# TASK 1
Translate this sentence from the fabric poster guide into Spanish: "Turn off PDF/A compatibility using PowerPoint’s PDF export feature."
# TASK 2
From the fabric poster guide, repeat word for word the passage starting at "Then save the" and ending at "wider than tall.".

# PASSAGE FOR REVIEW
Making a Fabric Poster

Fabric posters are great. You don’t need a clumsy poster tube, just fold it up and put it in your suitcase.

We use Spoonflower for ours, and there are even instructions. But there are a few details that take some extra work to get right; I hope that this will guide you through them.

I have also made a video of the process, which you can view on YouTube.

The very short version, so you have an idea of where we’re going:

  1. Create a high-resolution (150dpi) image of the poster
  2. Order it printed on Performance Knit fabric from Spoonflower
  3. Trim the poster to size

Required Software

In order to make this work, you need two pieces of software:

  • A poster design program; many people use PowerPoint, I often use Publisher. Scribus or LibreOffice should work if you want an open-source solution.
  • The Gimp to convert to an image and make final adjustments.

Publisher or Scribus may be able to directly export an image of sufficiently high quality, but PowerPoint cannot.

Preparing the Poster

In order for the poster to come out well, the source needs to be good quality. The most important thing is to use good images:

  • Use vector images if practical. R can export EMF with devEMF, which is the most reliable vector format to use with PowerPoint.
  • Generate high-resolution images. I usually render at 600 or 1200DPI to be safe.
  • Copying and pasting charts from Excel into PowerPoint should be fine.

Also, design your poster at the size you want to print it. That is, make a PowerPoint slide 40x32 inches if you want a 40x32 poster.

The poster will need to be trimmed, and trimming is not perfect, so take that into account in your design. It needs to have a full rectangle. This can either be the background, or a rectangle drawn around the poster; something to use as a guide point for trimming.

Leave at least 1/2” between any images and the crop rectangle. Any color blocks intended to go to the edge of the poster should go all the way to the crop rectangle.

Export to PDF

Export to PDF
PDF save options

Export your poster to a PDF file. While PowerPoint supports PNG export of slides, it cannot export them at sufficiently high resolution.

Turn off PDF/A compatibility using PowerPoint’s PDF export feature. It can mess up the colors.

Double-check your PDF — look the document properties in your PDF viewer and make sure that the document is the size you want your poster to be.

Importing the PDF

Convert PDF to Image

Open The Gimp, and go to FileOpen. Browse to your PDF file, and import it. The crucial thing is to set the Resolution to 150.

Then save the image as a PNG file with FileSave As. This file should be big — a 40x32 poster will be 6000x4800 pixels.

If your poster is in portrait orientation, rotate it 90 degrees to be wider than tall.

Upload to Spoonflower

Setting up SpoonFlower

On Spoonflower, create a new design by going to DesignUpload.

Select ‘Performance Knit’ fabric, and ‘Center’ the image (under the Repeat options). It should confirm that it is at 150DPI, and your poster should look lined up properly.



When it arrives, trim it. This is best done with a rotary cutter. We’ll be making a video about that soon.

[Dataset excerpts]
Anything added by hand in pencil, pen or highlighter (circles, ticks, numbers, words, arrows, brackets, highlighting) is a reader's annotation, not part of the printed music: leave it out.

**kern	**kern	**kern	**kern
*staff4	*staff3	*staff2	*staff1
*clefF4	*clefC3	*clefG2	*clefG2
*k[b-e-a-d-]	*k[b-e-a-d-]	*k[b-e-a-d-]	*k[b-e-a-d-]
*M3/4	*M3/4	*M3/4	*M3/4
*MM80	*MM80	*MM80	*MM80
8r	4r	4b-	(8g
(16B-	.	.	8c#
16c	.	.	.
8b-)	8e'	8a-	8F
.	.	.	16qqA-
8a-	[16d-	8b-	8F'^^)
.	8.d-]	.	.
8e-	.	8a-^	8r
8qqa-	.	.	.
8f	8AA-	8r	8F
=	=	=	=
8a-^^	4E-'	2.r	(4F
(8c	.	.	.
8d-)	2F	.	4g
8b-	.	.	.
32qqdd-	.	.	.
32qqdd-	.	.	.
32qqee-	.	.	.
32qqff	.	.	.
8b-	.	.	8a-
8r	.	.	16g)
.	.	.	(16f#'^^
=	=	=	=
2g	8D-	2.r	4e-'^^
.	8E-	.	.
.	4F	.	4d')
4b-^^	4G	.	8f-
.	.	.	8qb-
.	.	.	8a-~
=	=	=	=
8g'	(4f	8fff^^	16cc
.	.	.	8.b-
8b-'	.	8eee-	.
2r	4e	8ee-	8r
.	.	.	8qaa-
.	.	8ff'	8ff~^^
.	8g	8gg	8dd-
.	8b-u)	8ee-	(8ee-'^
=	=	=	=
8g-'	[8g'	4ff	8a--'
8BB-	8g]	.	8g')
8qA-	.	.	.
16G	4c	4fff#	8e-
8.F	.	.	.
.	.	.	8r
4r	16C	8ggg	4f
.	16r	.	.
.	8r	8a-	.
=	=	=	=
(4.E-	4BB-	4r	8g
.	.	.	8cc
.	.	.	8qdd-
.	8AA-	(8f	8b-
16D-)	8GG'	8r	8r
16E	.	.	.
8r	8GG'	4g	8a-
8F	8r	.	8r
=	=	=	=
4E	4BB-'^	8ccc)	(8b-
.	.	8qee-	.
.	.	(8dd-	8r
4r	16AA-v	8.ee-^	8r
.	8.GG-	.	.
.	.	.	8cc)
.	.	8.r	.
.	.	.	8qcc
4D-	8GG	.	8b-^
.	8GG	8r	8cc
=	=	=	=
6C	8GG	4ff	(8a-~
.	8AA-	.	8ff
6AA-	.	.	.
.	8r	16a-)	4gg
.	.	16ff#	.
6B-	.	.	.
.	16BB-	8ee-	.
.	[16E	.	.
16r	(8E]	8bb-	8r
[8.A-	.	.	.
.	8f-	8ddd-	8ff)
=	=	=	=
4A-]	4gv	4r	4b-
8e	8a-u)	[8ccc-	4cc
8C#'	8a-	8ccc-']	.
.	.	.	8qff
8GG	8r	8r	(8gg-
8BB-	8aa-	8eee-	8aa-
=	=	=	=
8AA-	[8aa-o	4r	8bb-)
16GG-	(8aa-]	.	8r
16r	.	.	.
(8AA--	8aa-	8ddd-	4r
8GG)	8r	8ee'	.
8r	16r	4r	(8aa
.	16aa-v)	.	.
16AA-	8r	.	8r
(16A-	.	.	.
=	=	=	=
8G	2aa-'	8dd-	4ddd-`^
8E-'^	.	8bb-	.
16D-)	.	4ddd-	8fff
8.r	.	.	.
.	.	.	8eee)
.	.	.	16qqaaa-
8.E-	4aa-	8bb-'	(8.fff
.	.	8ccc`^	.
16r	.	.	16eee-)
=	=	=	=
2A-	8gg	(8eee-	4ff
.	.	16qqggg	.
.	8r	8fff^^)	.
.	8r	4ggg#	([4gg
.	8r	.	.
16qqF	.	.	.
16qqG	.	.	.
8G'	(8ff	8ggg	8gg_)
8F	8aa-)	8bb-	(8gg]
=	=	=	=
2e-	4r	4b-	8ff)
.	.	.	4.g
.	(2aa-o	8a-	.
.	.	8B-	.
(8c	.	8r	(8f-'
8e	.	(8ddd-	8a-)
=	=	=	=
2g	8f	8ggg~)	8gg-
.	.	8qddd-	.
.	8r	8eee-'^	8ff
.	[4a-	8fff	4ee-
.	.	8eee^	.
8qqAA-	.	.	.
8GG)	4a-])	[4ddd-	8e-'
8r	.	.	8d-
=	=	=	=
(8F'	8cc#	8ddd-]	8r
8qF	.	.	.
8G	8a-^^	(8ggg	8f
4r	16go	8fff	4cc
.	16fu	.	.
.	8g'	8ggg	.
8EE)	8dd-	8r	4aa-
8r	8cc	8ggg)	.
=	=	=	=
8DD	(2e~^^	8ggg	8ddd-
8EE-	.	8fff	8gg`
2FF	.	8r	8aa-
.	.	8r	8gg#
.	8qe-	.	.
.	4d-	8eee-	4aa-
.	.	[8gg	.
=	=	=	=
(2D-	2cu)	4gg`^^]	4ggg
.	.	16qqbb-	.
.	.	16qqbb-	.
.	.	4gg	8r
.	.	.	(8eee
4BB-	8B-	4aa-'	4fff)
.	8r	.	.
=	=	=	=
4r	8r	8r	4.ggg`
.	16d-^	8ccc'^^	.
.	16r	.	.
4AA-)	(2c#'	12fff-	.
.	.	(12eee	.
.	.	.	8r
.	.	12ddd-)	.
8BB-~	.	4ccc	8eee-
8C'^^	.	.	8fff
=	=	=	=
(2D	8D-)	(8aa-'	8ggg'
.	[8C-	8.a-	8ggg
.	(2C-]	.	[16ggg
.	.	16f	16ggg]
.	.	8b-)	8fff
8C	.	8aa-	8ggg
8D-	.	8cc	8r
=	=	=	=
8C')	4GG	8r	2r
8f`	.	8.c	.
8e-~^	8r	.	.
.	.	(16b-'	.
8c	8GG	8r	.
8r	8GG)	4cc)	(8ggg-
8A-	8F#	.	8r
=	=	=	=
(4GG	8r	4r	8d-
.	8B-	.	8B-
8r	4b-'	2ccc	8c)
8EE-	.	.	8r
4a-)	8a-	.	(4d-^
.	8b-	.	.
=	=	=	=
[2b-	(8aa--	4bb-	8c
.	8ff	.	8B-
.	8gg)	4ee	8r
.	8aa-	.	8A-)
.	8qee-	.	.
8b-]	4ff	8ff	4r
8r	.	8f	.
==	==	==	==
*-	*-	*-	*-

# WRITTEN RESPONSE 1
Desactiva la compatibilidad con PDF/A al usar la función de exportación a PDF de PowerPoint.

# WRITTEN RESPONSE 2
Then save the image as a PNG file with FileSave As. This file should be big — a 40x32 poster will be 6000x4800 pixels.

If your poster is in portrait orientation, rotate it 90 degrees to be wider than tall.